眠り姫は夢から醒めたpart2 | ナノ
その姫、質疑2/4

天使の放った鋭い光りが、私の立って“いた”場所に大きな音を立てて落ちた。
その名残は通路を滑るように焼けた光りの跡を作る。


「全く…、逃げるか隠れるかすると言ったでしょう」

溜息混じりの美声に、焼け跡を作った通路からそちらへと目を向ける。
私を腕の中で横抱きにしたセバスチャンは、呻く信者達を足下に、長椅子の細い背凭れの上に立っていた。

「セバスチャンさん………、どうやってバランスとってるんですか…」

地面に立っているのとなんら変わらない安定感。
それが逆に怖くて青褪める私に、彼は微笑を浮かべる。
そのまま飛び上がったと思えば、一瞬先にはセバスチャンに抱き上げられたまま先程の通路に戻っていた。

セバスチャンの紅茶色の目は天使を捉えたままで、私は下ろされると同時に長椅子の間へ押し込まれる。

すると、その長椅子に座る信者の女性が此方を見上げた。
マチルダ シモンズだった。

どうやらちゃんと、死神図書館から彼女のドゥームズデイブックで転送される流れ通りだったようだ。
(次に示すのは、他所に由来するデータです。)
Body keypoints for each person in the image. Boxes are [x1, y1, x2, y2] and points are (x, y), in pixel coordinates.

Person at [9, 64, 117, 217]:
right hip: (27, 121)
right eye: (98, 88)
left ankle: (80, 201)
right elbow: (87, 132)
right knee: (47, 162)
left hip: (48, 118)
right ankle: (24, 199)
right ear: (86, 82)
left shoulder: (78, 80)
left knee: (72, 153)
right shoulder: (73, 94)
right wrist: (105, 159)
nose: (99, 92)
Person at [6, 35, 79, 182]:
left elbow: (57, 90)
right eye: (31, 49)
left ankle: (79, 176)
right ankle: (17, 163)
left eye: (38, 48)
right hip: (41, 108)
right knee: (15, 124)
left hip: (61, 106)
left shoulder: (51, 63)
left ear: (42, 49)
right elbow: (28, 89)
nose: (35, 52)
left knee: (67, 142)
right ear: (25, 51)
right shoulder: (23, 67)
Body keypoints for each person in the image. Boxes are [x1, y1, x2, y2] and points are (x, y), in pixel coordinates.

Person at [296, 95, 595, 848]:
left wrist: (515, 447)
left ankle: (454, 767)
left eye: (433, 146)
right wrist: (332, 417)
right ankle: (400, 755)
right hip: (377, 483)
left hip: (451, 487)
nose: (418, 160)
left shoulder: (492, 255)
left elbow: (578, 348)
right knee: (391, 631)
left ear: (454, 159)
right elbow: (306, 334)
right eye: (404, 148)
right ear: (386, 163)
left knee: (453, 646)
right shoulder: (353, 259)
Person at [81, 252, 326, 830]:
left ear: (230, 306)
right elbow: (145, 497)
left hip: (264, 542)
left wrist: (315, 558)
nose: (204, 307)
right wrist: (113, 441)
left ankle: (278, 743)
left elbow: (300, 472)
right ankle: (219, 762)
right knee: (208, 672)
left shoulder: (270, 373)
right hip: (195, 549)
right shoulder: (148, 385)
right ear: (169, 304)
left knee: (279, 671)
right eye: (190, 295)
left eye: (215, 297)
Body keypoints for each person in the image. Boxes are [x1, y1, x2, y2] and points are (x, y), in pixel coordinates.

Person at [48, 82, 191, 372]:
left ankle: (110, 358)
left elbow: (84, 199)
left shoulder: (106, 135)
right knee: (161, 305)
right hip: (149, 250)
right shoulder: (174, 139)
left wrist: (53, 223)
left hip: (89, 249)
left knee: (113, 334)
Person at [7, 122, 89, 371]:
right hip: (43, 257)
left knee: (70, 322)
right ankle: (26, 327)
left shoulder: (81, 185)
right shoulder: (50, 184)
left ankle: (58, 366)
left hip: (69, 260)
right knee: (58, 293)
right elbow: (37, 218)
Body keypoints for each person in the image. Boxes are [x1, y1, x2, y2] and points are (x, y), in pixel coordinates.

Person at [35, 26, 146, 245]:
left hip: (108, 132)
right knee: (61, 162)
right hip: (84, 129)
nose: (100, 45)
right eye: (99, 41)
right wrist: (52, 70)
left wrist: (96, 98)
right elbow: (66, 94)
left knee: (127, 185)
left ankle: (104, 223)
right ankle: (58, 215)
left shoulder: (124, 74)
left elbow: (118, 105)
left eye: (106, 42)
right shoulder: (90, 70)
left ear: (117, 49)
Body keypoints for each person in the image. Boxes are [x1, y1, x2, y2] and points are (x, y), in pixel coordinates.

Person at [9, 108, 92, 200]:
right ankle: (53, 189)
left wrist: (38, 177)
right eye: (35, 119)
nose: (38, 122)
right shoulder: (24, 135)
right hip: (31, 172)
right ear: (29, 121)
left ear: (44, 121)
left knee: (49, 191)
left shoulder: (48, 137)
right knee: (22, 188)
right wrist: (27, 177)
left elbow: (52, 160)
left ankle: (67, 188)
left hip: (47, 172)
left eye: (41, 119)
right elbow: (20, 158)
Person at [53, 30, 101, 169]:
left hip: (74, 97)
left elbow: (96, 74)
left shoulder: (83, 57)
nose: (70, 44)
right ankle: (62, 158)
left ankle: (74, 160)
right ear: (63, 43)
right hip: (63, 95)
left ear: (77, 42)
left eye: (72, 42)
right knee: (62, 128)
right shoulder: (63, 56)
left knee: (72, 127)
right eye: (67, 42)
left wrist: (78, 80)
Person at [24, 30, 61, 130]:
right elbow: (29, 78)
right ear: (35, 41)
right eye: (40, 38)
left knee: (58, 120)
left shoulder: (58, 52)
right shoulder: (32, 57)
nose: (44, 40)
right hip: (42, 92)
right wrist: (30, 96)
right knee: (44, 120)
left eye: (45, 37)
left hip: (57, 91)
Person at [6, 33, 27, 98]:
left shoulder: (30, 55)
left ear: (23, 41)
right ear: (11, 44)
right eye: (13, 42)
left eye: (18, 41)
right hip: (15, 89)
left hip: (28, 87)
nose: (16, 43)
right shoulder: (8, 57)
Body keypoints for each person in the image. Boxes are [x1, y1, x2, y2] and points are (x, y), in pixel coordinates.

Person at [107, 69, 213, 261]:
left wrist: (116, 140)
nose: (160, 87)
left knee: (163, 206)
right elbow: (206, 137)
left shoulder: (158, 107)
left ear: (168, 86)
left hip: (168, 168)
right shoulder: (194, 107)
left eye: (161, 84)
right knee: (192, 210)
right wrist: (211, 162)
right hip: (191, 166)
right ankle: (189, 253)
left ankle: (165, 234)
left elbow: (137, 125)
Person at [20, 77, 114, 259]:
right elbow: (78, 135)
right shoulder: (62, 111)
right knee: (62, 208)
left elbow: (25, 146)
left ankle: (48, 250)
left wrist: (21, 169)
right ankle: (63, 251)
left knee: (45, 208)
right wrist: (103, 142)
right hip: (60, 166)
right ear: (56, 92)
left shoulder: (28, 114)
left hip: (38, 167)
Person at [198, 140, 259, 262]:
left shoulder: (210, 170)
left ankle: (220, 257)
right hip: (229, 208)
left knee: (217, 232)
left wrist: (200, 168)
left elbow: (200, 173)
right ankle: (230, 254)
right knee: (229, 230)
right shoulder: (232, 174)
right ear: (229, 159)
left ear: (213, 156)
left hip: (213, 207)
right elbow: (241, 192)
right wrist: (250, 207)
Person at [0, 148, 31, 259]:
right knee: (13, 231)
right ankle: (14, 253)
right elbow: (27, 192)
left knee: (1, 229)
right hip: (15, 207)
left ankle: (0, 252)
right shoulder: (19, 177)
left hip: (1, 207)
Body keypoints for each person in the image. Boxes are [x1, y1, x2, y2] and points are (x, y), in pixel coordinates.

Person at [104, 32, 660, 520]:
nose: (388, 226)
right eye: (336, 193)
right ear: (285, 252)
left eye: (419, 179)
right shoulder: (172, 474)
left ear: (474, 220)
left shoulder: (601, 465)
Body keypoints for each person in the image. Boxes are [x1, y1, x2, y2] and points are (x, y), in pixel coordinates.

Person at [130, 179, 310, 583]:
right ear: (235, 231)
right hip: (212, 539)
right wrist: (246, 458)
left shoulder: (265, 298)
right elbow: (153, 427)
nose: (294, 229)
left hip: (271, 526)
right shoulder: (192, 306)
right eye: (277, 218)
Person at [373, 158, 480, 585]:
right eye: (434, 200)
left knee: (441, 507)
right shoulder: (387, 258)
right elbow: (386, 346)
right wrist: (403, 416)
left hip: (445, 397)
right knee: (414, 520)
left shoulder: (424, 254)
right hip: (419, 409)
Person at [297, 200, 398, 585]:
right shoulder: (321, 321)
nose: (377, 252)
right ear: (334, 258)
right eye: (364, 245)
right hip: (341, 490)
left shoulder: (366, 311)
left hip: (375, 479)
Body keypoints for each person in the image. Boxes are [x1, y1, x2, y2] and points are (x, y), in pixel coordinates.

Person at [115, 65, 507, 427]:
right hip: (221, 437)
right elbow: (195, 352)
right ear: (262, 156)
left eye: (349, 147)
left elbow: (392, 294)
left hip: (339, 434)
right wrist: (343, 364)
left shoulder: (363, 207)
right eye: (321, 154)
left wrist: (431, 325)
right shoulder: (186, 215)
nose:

「天使に葬られる事を願うとは、殊勝な悪魔ですねえ。セバスチャン ミカエリス」

天使に言われた燕尾服の悪魔は艶やかに微笑する。

彼の体がゆらりと揺れた。
次の瞬間、セバスチャンはアンジェラの立っていた壇上へと移動していた。

しかし、アンジェラは翼を広げて舞い上がる。
透かさずシルバーが上空に放たれるが、天使はそれを躱して降り立った。

「無垢なる羽根を持つ天使に、悪魔が太刀打ち出来るとでも?羽根のない悪魔は、地に縛り付けられる。永遠に。」

「地に?そうですか。ならば貴女は、天に縛り付けられるといい。」

その瞬間、アンジェラの背後から高枝切り鋏の刃が飛び出した。

振り向いた彼女は、ウィリアムのデスサイズに首を掴まれ、礼拝堂の高い壁へ張り付けにされる。
ウィリアムがグレルの名前を呼び隣りに同じタイプのデスサイズを投げると、図書館から転送されて現れたグレルがそれを受け取った。
グレルの手から伸びた高枝切り鋏の刃が、アンジェラの掌を貫通し翼へと突き刺さる。

苦しげに顔を歪める天使と、歓喜の声を上げた赤い死神。
しかし、眼鏡の死神は上機嫌の彼に冷静に釘を刺す。

「後で洗浄して返却しなさい」

「アアン、いけずっ」

「これは面白い余興ですねぇ。ここは一つ、ダーツボードと洒落込みましょうか」

セバスチャンは張り付けにされた天使を見上げて笑う。
彼の放ったシルバーは、わざと急所からずれてアンジェラを貫く。

「外れ、ですねぇ。さあ、次はどこに当てて差し上げましょう?」

「アタシもやりた〜いっ!」

「悪趣味な…。」

悪魔に賛同する死神と、非難する死神。

と、突然、デスサイズで張り付けにされたアンジェラが吼えるように声を上げ始めた。
それに伴い天使の身体は強い光りを放つ。

礼拝堂が揺れ始め、建物が崩れ始める。

「何を…っ、己ごと崩壊するつもりですか!?」

「不浄で消せ、不要で消せ……」

「チョットッ、崩れるワヨ!?」

信者達と一緒に闘いを見守っていた私の頭上にも、パラパラと瓦礫の粉が降ってくる。

セバスチャンは此方を振り返り、マチルダに目を向けた。

「逃げるも逃げないも、あなた方の勝手ですが?」

「あっ、は、はい…っ!」

瓦礫が落ちてくる中、礼拝堂から逃げ出す信者達。

建物を支えていた柱も崩れ始めると、教祖の棺の上にも大きな瓦礫が落下した。

「グレル サトクリフ、私達も撤退しますよ」

走って出て行くグレルと歩きながら小言を洩らすウィリアム。

セバスチャンは天使に背を向け、

「さあ、私達も行きますよ」

「え、…わっ!?」

燕尾服のジャケットを脱ぐと私の頭に被せて抱き上げた。

その場を走り去る彼の肩越しに、私は張り付けにされたまま瓦礫と土埃で霞むアンジェラを見上げる。

次、また彼女に会う事はあるだろうか。
ふと、そんな考えが頭を過ぎった。